# Problem to solve
Extend the conference session listing honoring Robert J. Madix's contributions to surface science, picking up right after its final sentence.

# Document text
>>>

AVS 70 Session SS-ThM: Celebration of Robert J. Madix and his Contributions to Surface Science (INVITED SESSION)

Thursday, November 7, 2024 8:00 AM in Room 120

Thursday Morning

Start	Invited?	Item
8:00 AM	Invited	SS-ThM-1 Selective Bimetallic Catalysts for Dehydrogenation of Liquid Organic Hydrogen Carriers Donna Chen, Mengxiong Qiao (University of South Carolina); Ali Ahsen (Gebze Technical University); Fangliang Li (University of South Carolina) Hydrogen is a promising source of clean and renewable energy, but a major challenge lies in its storage and transportation. The use of liquid organic hydrogen carriers (LOHC) allows hydrogen to be stored in organic molecules that are liquids at room temperature and therefore suitable for transportation through the existing infrastructure for petroleum. For example, the methylcyclohexane (MCH)-toluene pair has been used for the catalytic cycle of hydrogenation to store hydrogen and dehydrogenation to release hydrogen. While inexpensive and efficient catalysts are already available for hydrogenation, there is still the need for the development of selective dehydrogenation catalysts that inhibit deactivation due to carbon fouling. In this work, bimetallic Pt-Sn alloy surfaces prepared by annealing Sn films on Pt(111) and vapor-deposited Pt-Sn clusters on a rutile TiO₂(110) support have been studied as model catalysts for MCH dehydrogenation, in which the addition of Sn is used to inhibit fouling on Pt. Compositions of the bimetallic clusters are characterized by temperature programmed desorption with CO as a probe molecule and by low energy ion scattering. The sizes and morphologies of the bimetallic clusters are determined by scanning tunneling microscopy. Bimetallic Pt-Sn can be grown via deposition of Pt on Sn or Sn on Pt, but the cluster surfaces are always rich in Sn due to the lower surface free energy of Sn compared with Pt. These model surfaces were then transferred into a flow reactor coupled directly to the UHV chamber for kinetic studies under realistic pressure conditions. The turnover frequency for MCH dehydrogenation on the Pt(111) surface is four times lower than for supported Pt clusters, and this behavior is attributed to the higher activity of undercoordinated sites that exist on the clusters. Similar studies are also being carried out for Ni-Cu bimetallic clusters on TiO₂, in which the presence of Cu is used to prevent fouling of the active Ni sites.

<<<

[Dataset entries]
>>>

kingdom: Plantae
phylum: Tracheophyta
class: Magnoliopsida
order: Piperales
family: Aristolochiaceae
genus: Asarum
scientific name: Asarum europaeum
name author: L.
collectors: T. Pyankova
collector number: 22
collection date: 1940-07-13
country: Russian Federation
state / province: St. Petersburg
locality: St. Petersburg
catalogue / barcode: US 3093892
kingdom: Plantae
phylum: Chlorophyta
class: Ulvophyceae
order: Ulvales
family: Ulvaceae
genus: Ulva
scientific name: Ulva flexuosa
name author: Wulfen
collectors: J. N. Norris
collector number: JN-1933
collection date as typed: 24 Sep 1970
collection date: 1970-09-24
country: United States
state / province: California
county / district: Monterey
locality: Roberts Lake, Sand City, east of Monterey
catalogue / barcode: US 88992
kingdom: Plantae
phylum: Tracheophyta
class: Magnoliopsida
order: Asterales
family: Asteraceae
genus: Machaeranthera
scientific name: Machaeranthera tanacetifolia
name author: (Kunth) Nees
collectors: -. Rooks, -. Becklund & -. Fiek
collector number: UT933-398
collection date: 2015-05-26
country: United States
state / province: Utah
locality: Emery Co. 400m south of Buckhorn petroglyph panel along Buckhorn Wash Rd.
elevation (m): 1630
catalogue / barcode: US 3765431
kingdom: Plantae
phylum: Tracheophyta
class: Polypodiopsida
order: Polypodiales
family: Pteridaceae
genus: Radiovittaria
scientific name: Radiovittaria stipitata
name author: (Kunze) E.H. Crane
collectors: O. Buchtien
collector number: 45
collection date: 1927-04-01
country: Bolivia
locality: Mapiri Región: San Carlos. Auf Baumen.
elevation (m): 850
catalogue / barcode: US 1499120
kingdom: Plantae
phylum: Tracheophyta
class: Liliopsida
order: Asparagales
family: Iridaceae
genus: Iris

<<<

# Output for this task
8:30 AM	Invited	SS-ThM-3 Infrared Spectroscopy Studies of Surface Chemical Reactions on Single Atom Alloys Michael Trenary (University of Illinois - Chicago) Low coverages of catalytically active metals deposited onto the surfaces of less active host metals can form single atom alloys (SAAs), which often display unique catalytic properties. The catalytic properties of SAAs are ultimately determined by their surface structure. We have used reflection absorption infrared spectroscopy (RAIRS) and temperature programmed desorption (TPD) of adsorbed CO to probe the structure of Pd/Cu(111), Pt/Cu(111) and Pd/Ag(111) SAA surfaces. At certain values of the surface temperature and/or CO coverage, CO adsorbs only on Pd or Pt atoms and not on Cu or Ag sites. For low Pd and Pt coverages, only CO adsorbed at atop Pd or Pt sites is detected. At higher Pd or Pt coverages, CO adsorption at bridge sites is observed indicating that metal dimers or other aggregates have formed. Polarization dependent RAIRS was used to study selective hydrogenation reactions of acetylene, propyne, and 1,3-butadiene over a Pd/Cu(111) SAA surface. Reactants and products were monitored in the gas phase with s-polarized spectra, while p-polarized spectra were obtained to identify surface species present during the reaction. In each case, no hydrogenation occurred over the Cu(111) surface, but selective hydrogenation occurred over the Pd/Cu(111) SAA. Full hydrogenation to the saturated alkane did not occur. It is also found that coupling reactions occur to produce a carbonaceous layer on the surface, but that hydrogenation proceeds even in the presence of this layer.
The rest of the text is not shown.